Scénario de Daniel Pennac - Dessins de Jacques Tardi
Janvier 2000 – 76 pages
Éditeur : Futuropolis Gallimard - futuropolis.fr

Lorsqu’un chômeur en cage, se nourrissant exclusivement de nourriture pour chiens Katy Dog, devient l’attraction numéro un du Jardin des Plantes, Lili, la vétérinaire, est l’une des rares à s’indigner de cette présence.
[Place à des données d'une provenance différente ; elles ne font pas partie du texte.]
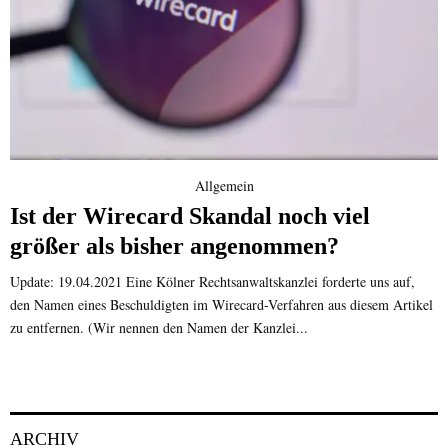
Allgemein
Ist der Wirecard Skandal noch viel
größer als bisher angenommen?
Update: 19.04.2021 Eine Kölner Rechtsanwaltskanzlei forderte uns auf,
den Namen eines Beschuldigten im Wirecard-Verfahren aus diesem Artikel
zu entfernen. (Wir nennen den Namen der Kanzlei...
ARCHIV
Et, lorsque ledit chômeur est retrouvé pendu, Lili a la très mauvaise surprise de se retrouver accusée de cette mort, qui se révèle rapidement n’être en rien accidentelle, par nul autre que Justin, son policier de fiancé.


Bien avant de coscénariser, avec Tonino Benacquista, les cavalcades de
Lucky Luke contre Pinkerton pour Aché et Lucky Comics, en 2010, Daniel Pennac, auteur de polars bien connu, se livre ici à une critique bien sentie de certaines mœurs et coutumes de l’être humain moderne. À travers La débauche, Pennac dénonce les licenciements abusifs, le rôle excessif des médias et l’égoïsme de bon nombre de nos contemporains qu’il oppose, avec humour, à une réelle solidarité animale, celle des pensionnaires du Jardin des Plantes. En lisant La débauche, on a véritablement l’impression que les mots de Daniel Pennac se transforment en images, un peu ce qu’avait réussi Yves Boisset en adaptant « La Fée Carabine » dans le cadre de la collection télévisée Série Noire, en 1988.


C’est Jacques Tardi qui met en images ce texte inédit de Daniel Pennac. Il le fait avec la même efficacité que ses adaptations des romans de Léo Malet ou ses collaborations avec Jean-Patrick Manchette. Délaissant le noir et blanc qui sied si bien à ses polars de bandes dessinées, il offre de vives couleurs à ce conte social. Même si son trait est aussi fort et puissant qu’à l’habitude, Tardi le met entièrement et efficacement au service du scénario de Pennac.
Si Tardi s’occupe tout naturellement de la totalité des personnages, humains et animaux, et de l’intégralité des superbes décors parisiens de cet album (dont le Jardin des Plantes qui renvoie forcément à Adèle Blanc-Sec), ainsi que de la mise en couleurs, il a confié à son ami Jacques Loustal le soin de concevoir les tableaux réalisés par M. Hélas, le peintre manchot.
On retrouve dans La débauche tout ce qui fait le sel des romans de Daniel Pennac, des personnages hauts en couleurs et une histoire forte, contée sur un mode léger, que Jacques Tardi illustre à merveille. Et, même si la conclusion de ce récit n’est pas des plus réaliste, elle apporte une fin très morale à cette véritable fable sociale.